6

12.4K 702 9
                                    

Rp. 0,00. Saldo di rekening ATM. Kok, lebih sakit daripada ditolak cowok, ya? Hiks! Gini, banget nasib cewek syantik!

Aku pun keluar bilik ATM dengan menanggung sekarung pedih. Mahasiswa lain yang mengantre bergiliran masuk.

Menghela napas, aku meninggalkan tempat itu sebelum aku mengamuk dan menjarah kantong-kantong mereka.

Tapi, tenang! Aku masih mengantongi delapan puluh ribu. Rencananya mau puasa Senin Kamis. Lumayan bisa menghemat pengeluaran. Tunggu, aku kan lagi haid! Terus bagaimana kalau Kak Juna mengusirku?! Kuotaku yang sudah habis? Aku juga harus fotokopi tugas? Butuh pembalut! Sabun juga abis Odol apalagi. Deterjen. Sabun muka. Skincare! Argh!

Aku melotot, memang selama ini aku skincare-an? Kayaknya nggak, deh.

Jual ponsel aja, kali, ya? Atau laptop. Jangan, deh. Gimana kalau aku nugas?! Aku masih sayang barang-barang itu dan akan sulit mendapatkannya kembali nanti jikalau dijual.

Langit menunjukkan pesonanya. Biru menggantung cerah, sedang awan berseliweran damai, tidak memikul beban uap air, membuat iri saja.

Benda langit lainnya, kuning bulat terang berlagak sombong. Seakan mencemooh padaku, "Wahai manusia melarat, lihat aku. Aku akan membuatmu kehausan, kelaparan, dan kau akan mengutuk Tuhan!"

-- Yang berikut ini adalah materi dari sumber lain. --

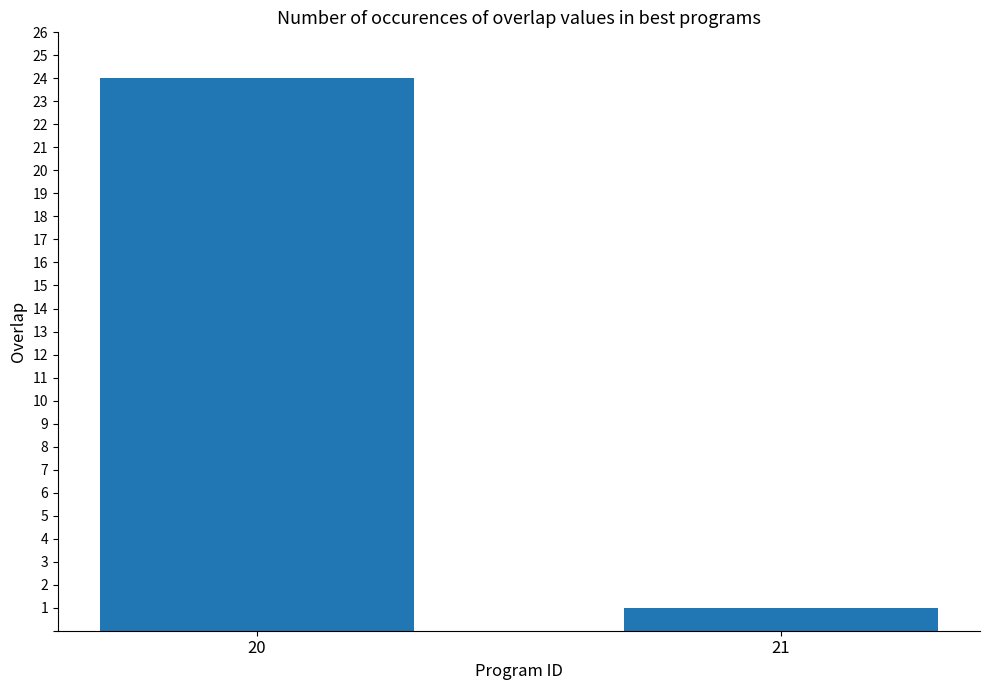

List the labels in order of value, largest first.

20, 21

Aku mencibir ke arahnya, lantas abai. Lebih memilih menengadahkan tangan, "Ya, Allah minta hujan duit. Gak apa-apa receh, yang penting bisa beli makan!"

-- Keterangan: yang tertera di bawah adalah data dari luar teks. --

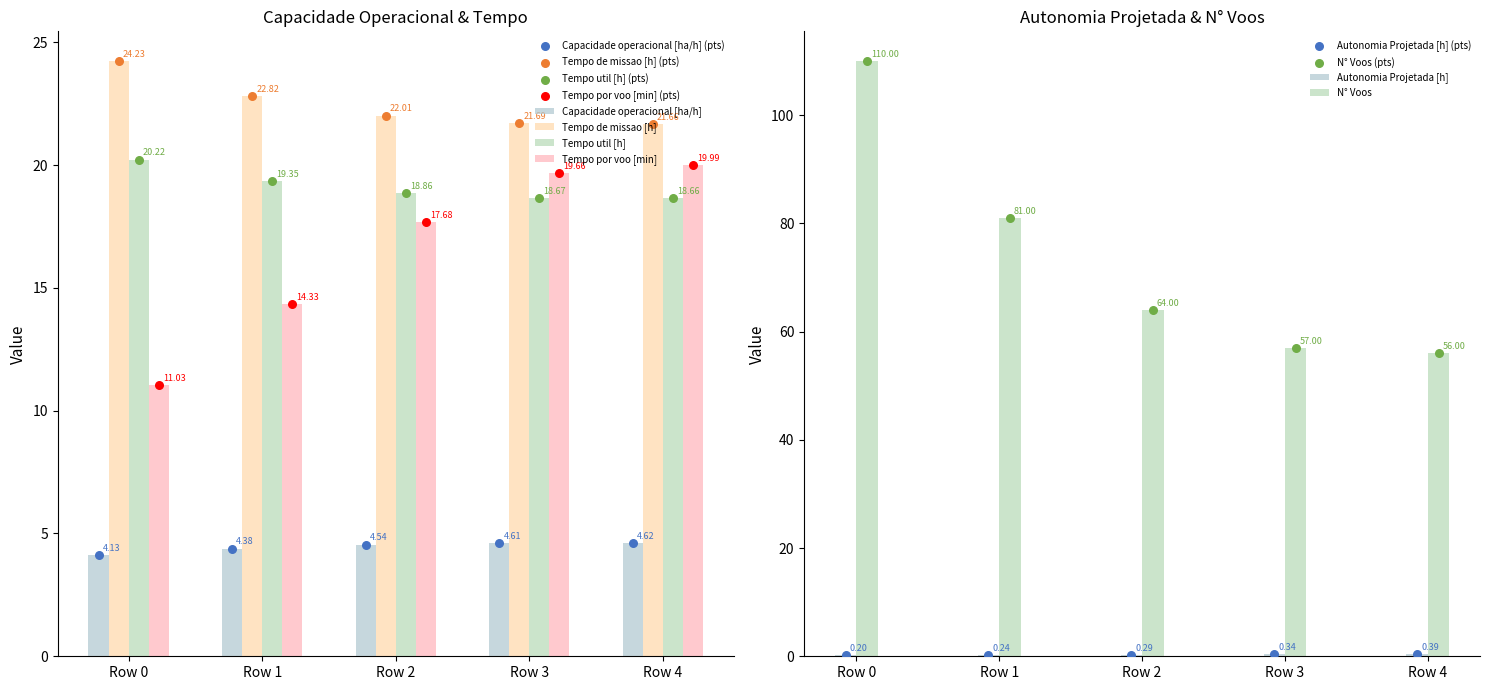

What are all the series names shown in the legend?

Capacidade operacional [ha/h], Tempo de missao [h], Tempo util [h], Tempo por voo [min], Autonomia Projetada [h], N° Voos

Tahu-tahu sebatang hidung mancung muncul di balik telapak tanganku. Smirk yang dulu mendebarkan, kini begitu memuakkan. Axel Adante. Most wanted-nya kampus. Cowok tampan blasteran Itali. Ke mana-mana pakai lamborghini. Konglomerat.

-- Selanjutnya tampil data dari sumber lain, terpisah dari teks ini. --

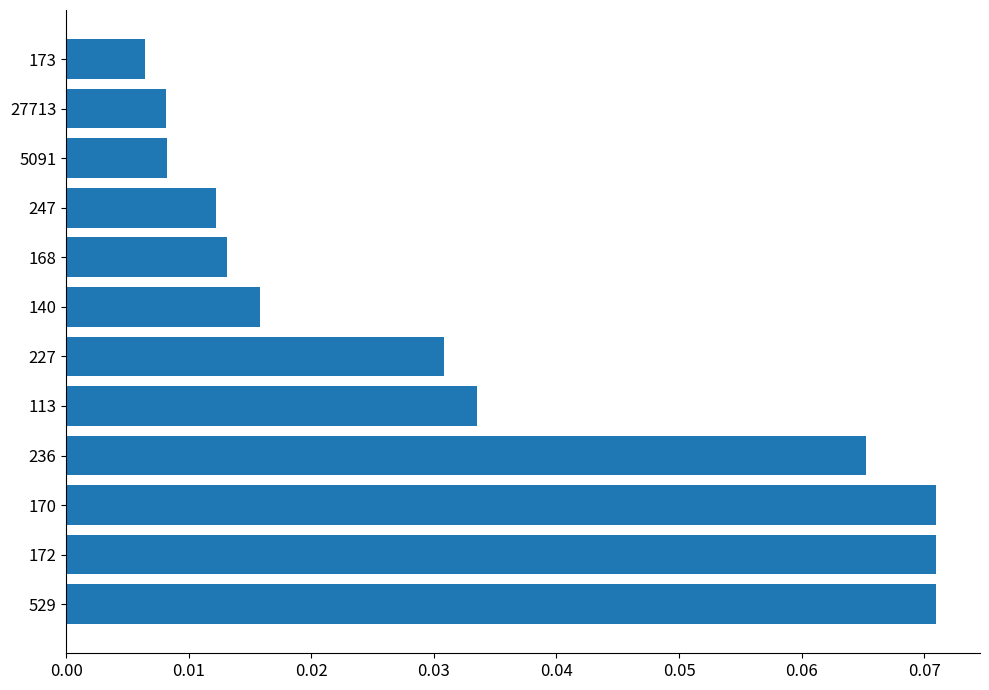

Which has a higher value, 170 or 113?

170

Sayang, fisik bagus dan harta melimpah tidak menjamin ia lelaki baik. Bahwa ia memiliki lusinan wanita, bukan lagi konon. Dugem lebih sering dari mandinya. Mesum sudah pasti. One night stand dan berganti-ganti wanita  barangkali sesering ia mengganti sempak.

Sampai sekarang aku pun bingung dengan pikiranku, setan apa dulu yang telah merasukiku pas ospek sampai menyatakan cinta ke senior satu ini?! Untung cepat sadar, kalau tidak, mungkin aku sekarang masih bagian dari wanita-wanita bodoh itu.

"Lagi butuh duit, ya?"

Pipi menggembung. Pasang muka memelas. "Ya, Kak. Pinjemin uang, dong, Kak."

"Boleh, asal cium. Nanti gue kasih lima ratus ribu." Axel memajukan bibir merah mudanya. Ia menunjuk di sana. Beberapa senti saja jaraknya di depan wajahku.

Teriakan histeris menyapa gendang telinga. Melirik ke sekeliling, aku baru sadar, para mahasiswa sedang memperhatikan kami.

Cium di bawah tatapan mereka? Alangkah beruntungnya aku. Sudah mencium cowok yang dulu aku suka, plus dapat lima ratus ribu pula. Siapa yang gak tergiur tawaran tersebut yang datangnya sekali seumur hidup?

"Kak Axel, tutup mata dulu. Cinta malu kalau dilihatin Kak Axel." Aku merengek manja.

Cowok tinggi itu terkekeh dan ia mulai menutup mata. "Udah, nih!"

"Tunggu, ya. Satu ... Dua ... Ti ...."

Aku langsung sprint.

***

Sekantong plastik keperluan sehari-hari, kudapatkan setelah keluar dari toko kelontong. Di depan emperan, aku duduk lesehan untuk meminum sebotol air mineral. Haus setelah kabur dari Kak Axel.

Memang impianku untuk dekat dengan Kak Axel, tapi bukan cara merendahkan diri seperti tadi. Aku memang butuh uang, tapi tidak akan mau mendapatkannya dengan cara cium sembarangan. Enak aja, bibir suciku terlalu berharga untuk lima ratus ribu. Kalau ditawar satu miliar, baru maulah!